İbn-i Abbas (R.A)’dan rivayet edildiğine göre: Zemzem suyu, içildiği şey içindir:
Onu, şifa bulmak için içersen, Allah sana şifâ verir. Onu, korunma isteklisi olarak içersen, Allah seni, korur. Onu, susuzluğunu kesmek için içersen, Allah, senin susuzluğunu keser. Eğer, Onu, karnını doyurmak için içersen, Allah seni doyurur. O, Cebrail (a.s.)’in ökçesi ile vurup yerden çıkardığı ve İsmail (a.s.)’i suladığı sudur.
Zemzem, yalnız suya kandırıcı değil, aynı zamanda, karnı doyurucudur da.

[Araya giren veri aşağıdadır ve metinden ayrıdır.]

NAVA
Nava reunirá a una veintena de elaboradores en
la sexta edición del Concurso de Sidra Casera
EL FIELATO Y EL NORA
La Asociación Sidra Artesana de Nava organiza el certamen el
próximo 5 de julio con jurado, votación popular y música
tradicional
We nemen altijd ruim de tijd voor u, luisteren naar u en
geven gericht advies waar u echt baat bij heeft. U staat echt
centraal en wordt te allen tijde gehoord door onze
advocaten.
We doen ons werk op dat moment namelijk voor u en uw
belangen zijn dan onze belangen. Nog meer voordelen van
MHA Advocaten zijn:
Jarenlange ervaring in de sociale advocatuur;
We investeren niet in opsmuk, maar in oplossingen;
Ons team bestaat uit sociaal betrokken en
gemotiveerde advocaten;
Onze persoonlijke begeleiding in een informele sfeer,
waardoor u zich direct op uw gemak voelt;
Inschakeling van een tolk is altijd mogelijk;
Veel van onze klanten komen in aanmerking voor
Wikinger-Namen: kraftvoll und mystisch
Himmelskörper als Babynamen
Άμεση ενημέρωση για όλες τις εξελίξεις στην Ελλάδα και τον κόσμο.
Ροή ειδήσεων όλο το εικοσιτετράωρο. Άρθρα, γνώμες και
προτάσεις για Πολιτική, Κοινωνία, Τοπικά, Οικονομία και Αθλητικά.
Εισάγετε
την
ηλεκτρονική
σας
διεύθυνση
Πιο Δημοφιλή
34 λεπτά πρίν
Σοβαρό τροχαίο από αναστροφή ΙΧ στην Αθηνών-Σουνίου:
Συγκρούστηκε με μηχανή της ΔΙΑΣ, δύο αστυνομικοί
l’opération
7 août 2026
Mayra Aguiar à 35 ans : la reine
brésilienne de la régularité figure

Bunun için, cahiliyye devrinde Zemzem’e (Şubâ’a) denirdi. Zemzem’in ismi olan (Şubâ’a) doyduktan sonra arta kalan yemek demektir.
Peygamberimiz (S.A.V)’in, İslâmiyeti yaymağa çalıştığı ilk sırada Peygamberimiz (S.A.V)’e görüşmek için Mekke’ye gelip, geceli gündüzlü otuz gün, susadıkça ve acıktıkça Zemzem suyu içmekle iktifa ettiğini ve hiç de, zayıflamadığını ve aksine, semizlediğini söyleyen Ebûzerr’ül Gıfârî (R.A)’ye Peygamberimiz (S.A.V) “O, gerçekten mübarek, gerçekten doyurucu yemektir!” buyurmuştur.
Hazret-i Abbas (R.A) da “Cahiliyye devrinde insanlar, Zemzem kuyusundan su içmekte birbirleri ile yansırlar, -çoluk- çocuklu iseler, birlikte Zemzem kuyusuna gidip ondan içerler, bu kendileri için, sabah içkisi olurdu. Biz Zemzem suyunu, çotuğumuza çocuğumuza bir yardım sayardık” demiştir.